# Pork kidney Treats??



## HayleyMarie (Jul 6, 2011)

Does anyone have some awesome ways to make pork kidney into treats? Teagan will not touch her pork kidney so. Im gonna try and make it into treats and see if she will eats beef kidney since she seems to peter beef

And people who bake liver treats how big do you cut the pieces up and at what tempature and how long do you bake them for? I also have lots of chicken liver she won't touch.


----------



## funshine (Jan 21, 2010)

My dogs hate pork kidney (can't blame them... the smell...). Trying to hide it in tripe kind of worked, but not really.
We do beef kidney frozen (sometimes lamb kidney).
I freeze it in slices on a cookie tray and move the frozen slices into a plastic bag. Easy to pull out some every now and then.

Sorry that I sound kind of discouraging :biggrin1:


----------



## magicre (Apr 7, 2010)

wish i could help, but my dogs will not eat pork kidney. 

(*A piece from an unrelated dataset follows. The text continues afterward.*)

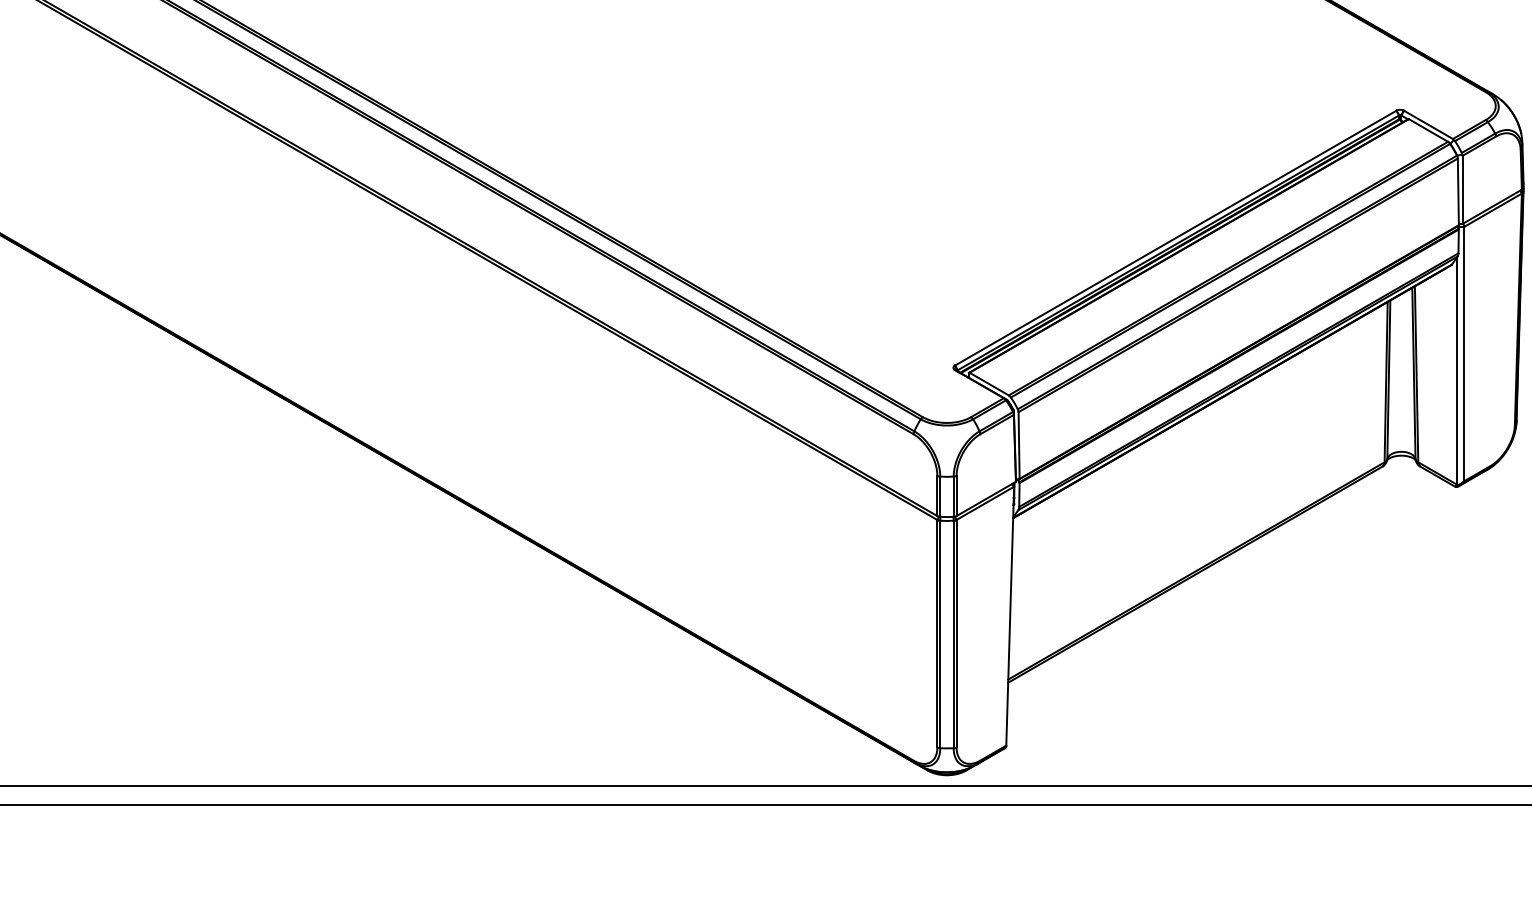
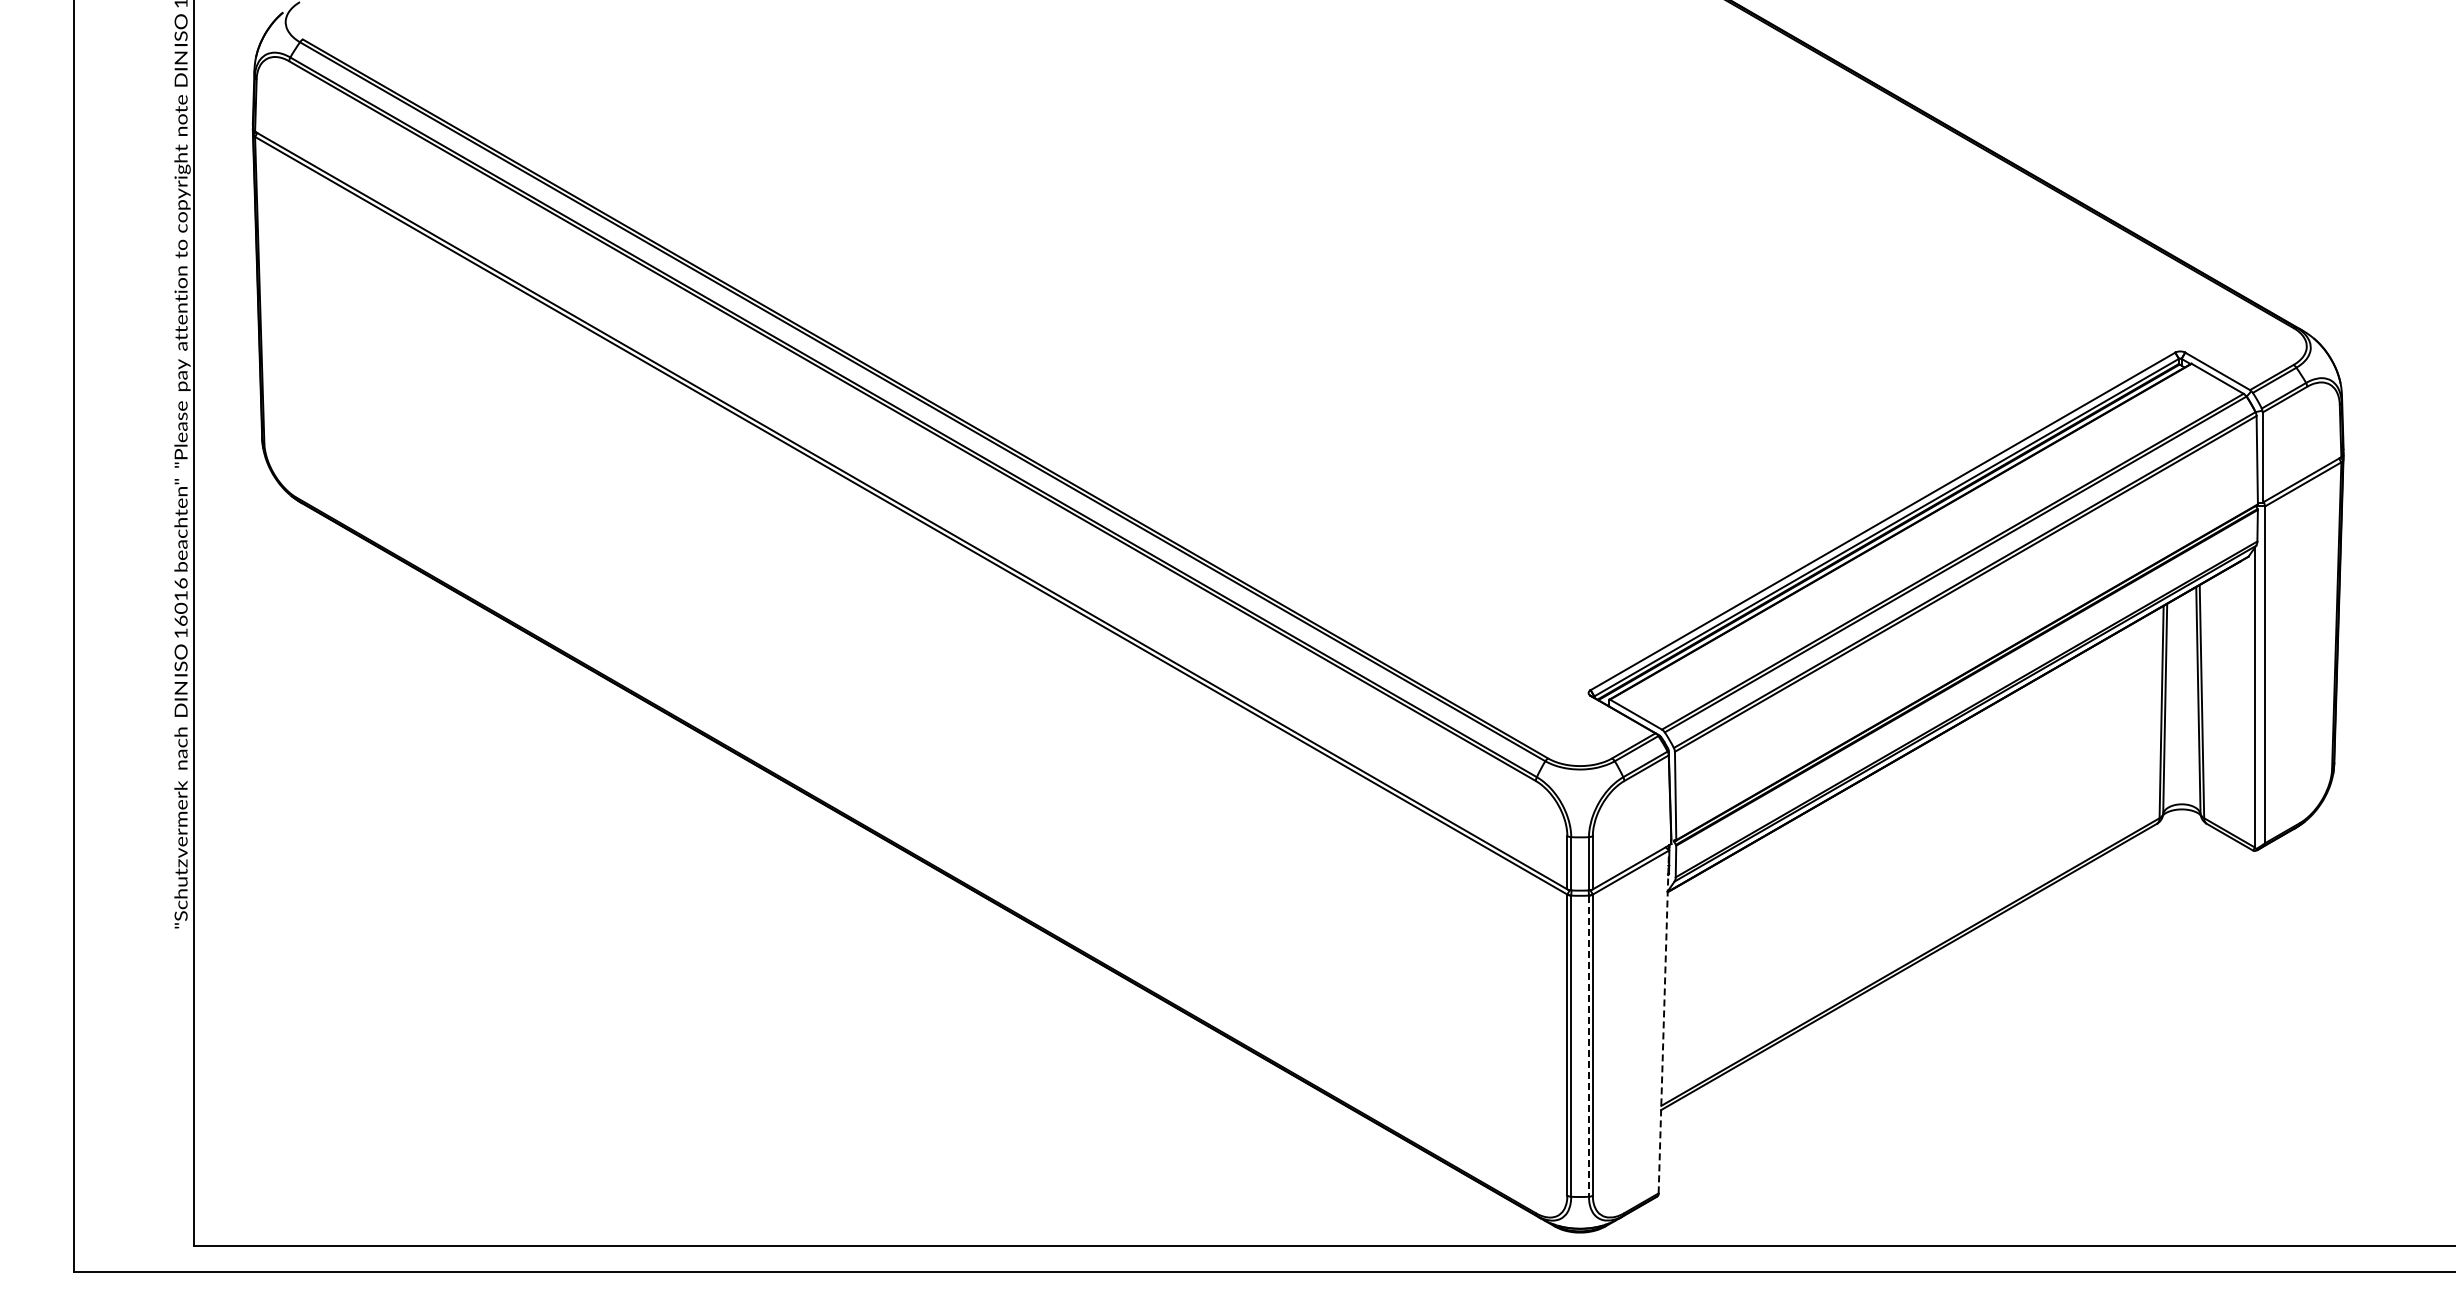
line: (1009, 615) -> (1663, 1021), solid -> dashed
line: (953, 634) -> (1588, 1046), solid -> dashed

i'm glad because the smell makes me want to vomit....


but, if you slice them thin and put them on a baking sheet....bake them for several hours at a low heat, like 225 - 275, they will dehydrate and become treats.

my dogs get their liver and kidney, usuallly beef or bison or lamb in small inch size pieces and they are frozen. they think they are treats for when they come home from their pee walk first thing in the morning.


----------



## JayJayisme (Aug 2, 2009)

My dogs won't eat kidney no matter what I do to it but it helps to partially freeze it to make it easier to slice. Same for liver, spleen, lung, etc. I bake liver and lung slices at low heat (about 180 degrees F) for several hours, turning at least once. Be forewarned, when you bake kidney, it will stink up the whole house.


----------